* [EXERCISE DIRECTIONS]: Reproduce every line of the items below verbatim, but leave out the pictures.

* [WORKING DATA]:
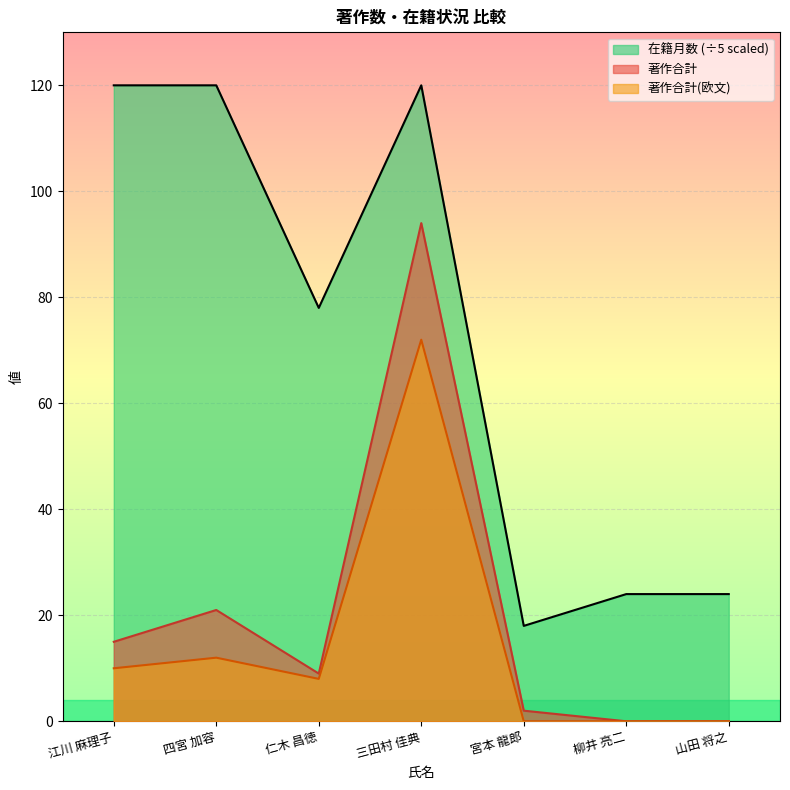

Between 四宮 加容 and 柳井 亮二, which series saw the biggest shift?

在籍月数 (÷5 scaled)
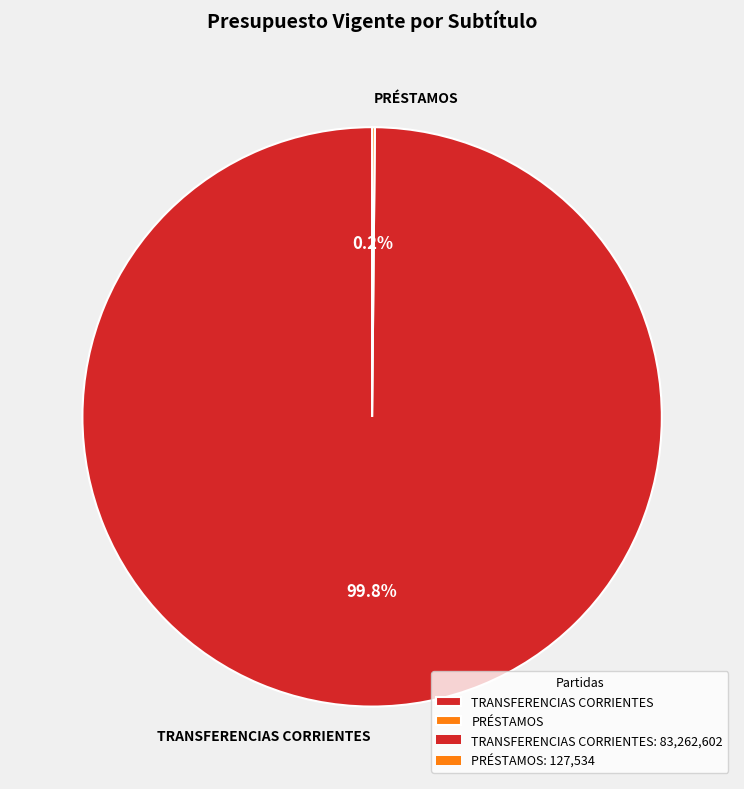

What percentage is the TRANSFERENCIAS CORRIENTES slice, to the nearest percent?

100%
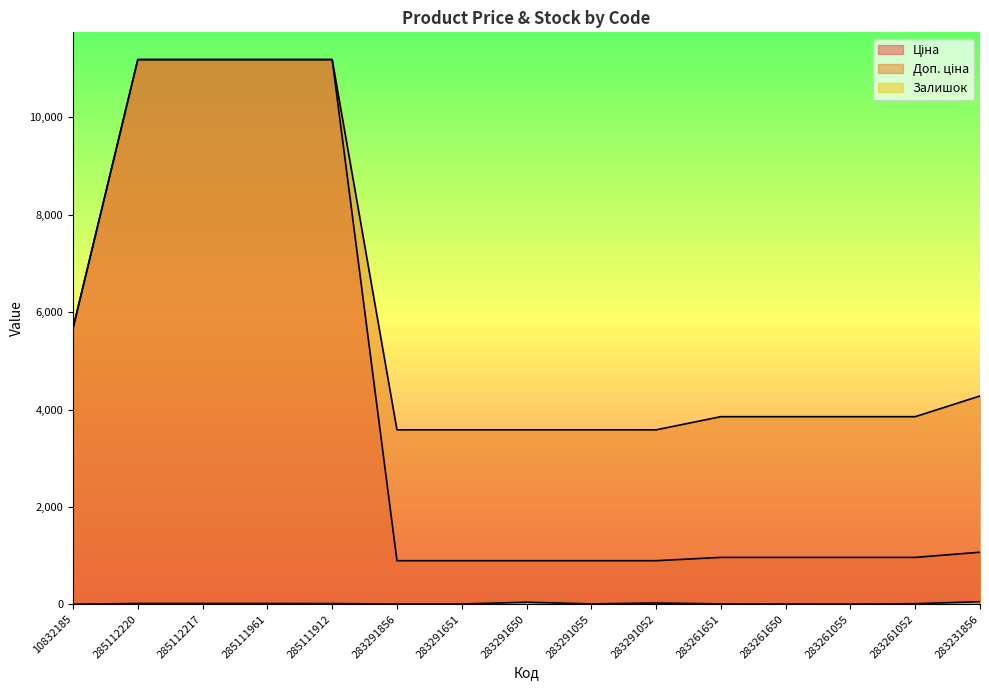

Reading right to left, list all the values displayed in this chart.

Ціна: 1069.8	963.5	963.5	963.5	963.5	895.9	895.9	895.9	895.9	895.9	11188.2	11188.2	11188.2	11188.2	5673.8
Доп. ціна: 4279.1	3854.0	3854.0	3854.0	3854.0	3583.6	3583.6	3583.6	3583.6	3583.6	11188.2	11188.2	11188.2	11188.2	5673.8
Залишок: 54.0	13.0	4.0	6.0	9.0	27.0	9.0	43.0	7.0	7.0	15.0	17.0	17.0	17.0	2.0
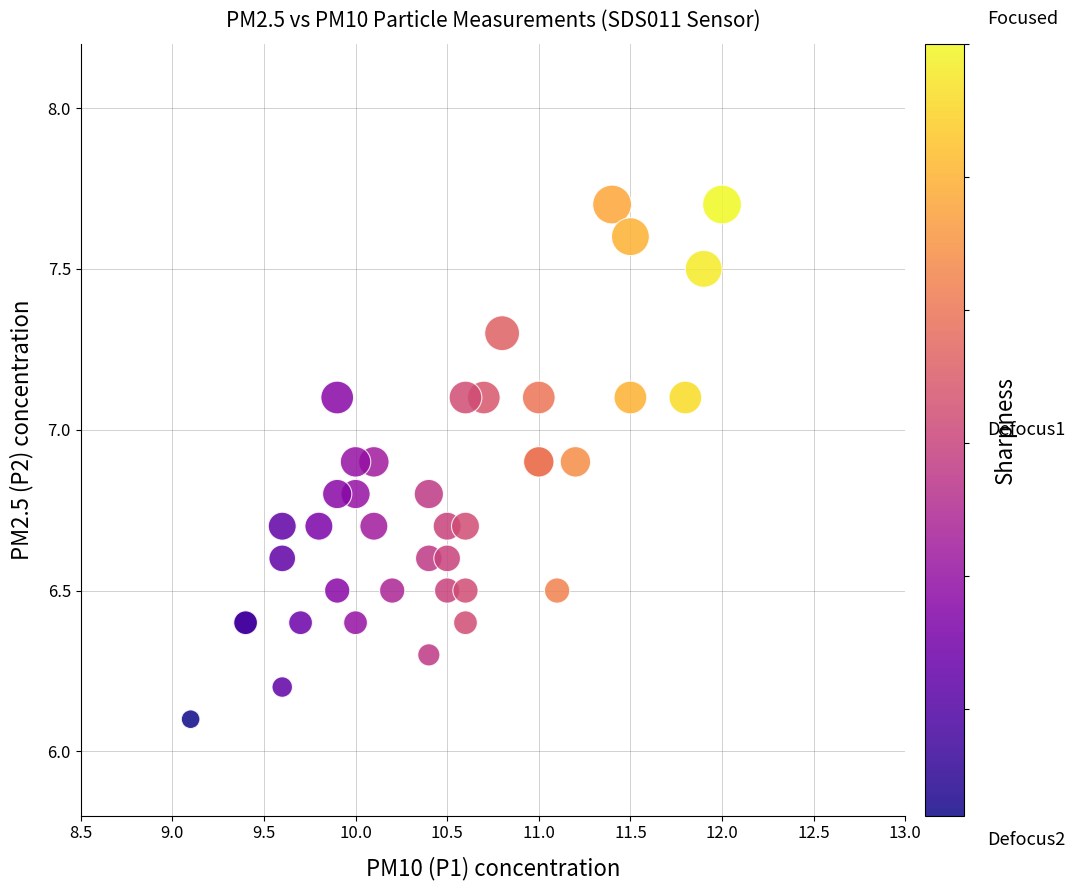

What Y value in the scatter plot is closest to 6?

6.1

* [TASK RESULT]:
Between 四宮 加容 and 柳井 亮二, which series saw the biggest shift?

在籍月数 (÷5 scaled)

What percentage is the TRANSFERENCIAS CORRIENTES slice, to the nearest percent?

100%

Reading right to left, list all the values displayed in this chart.

Ціна: 1069.8	963.5	963.5	963.5	963.5	895.9	895.9	895.9	895.9	895.9	11188.2	11188.2	11188.2	11188.2	5673.8
Доп. ціна: 4279.1	3854.0	3854.0	3854.0	3854.0	3583.6	3583.6	3583.6	3583.6	3583.6	11188.2	11188.2	11188.2	11188.2	5673.8
Залишок: 54.0	13.0	4.0	6.0	9.0	27.0	9.0	43.0	7.0	7.0	15.0	17.0	17.0	17.0	2.0

What Y value in the scatter plot is closest to 6?

6.1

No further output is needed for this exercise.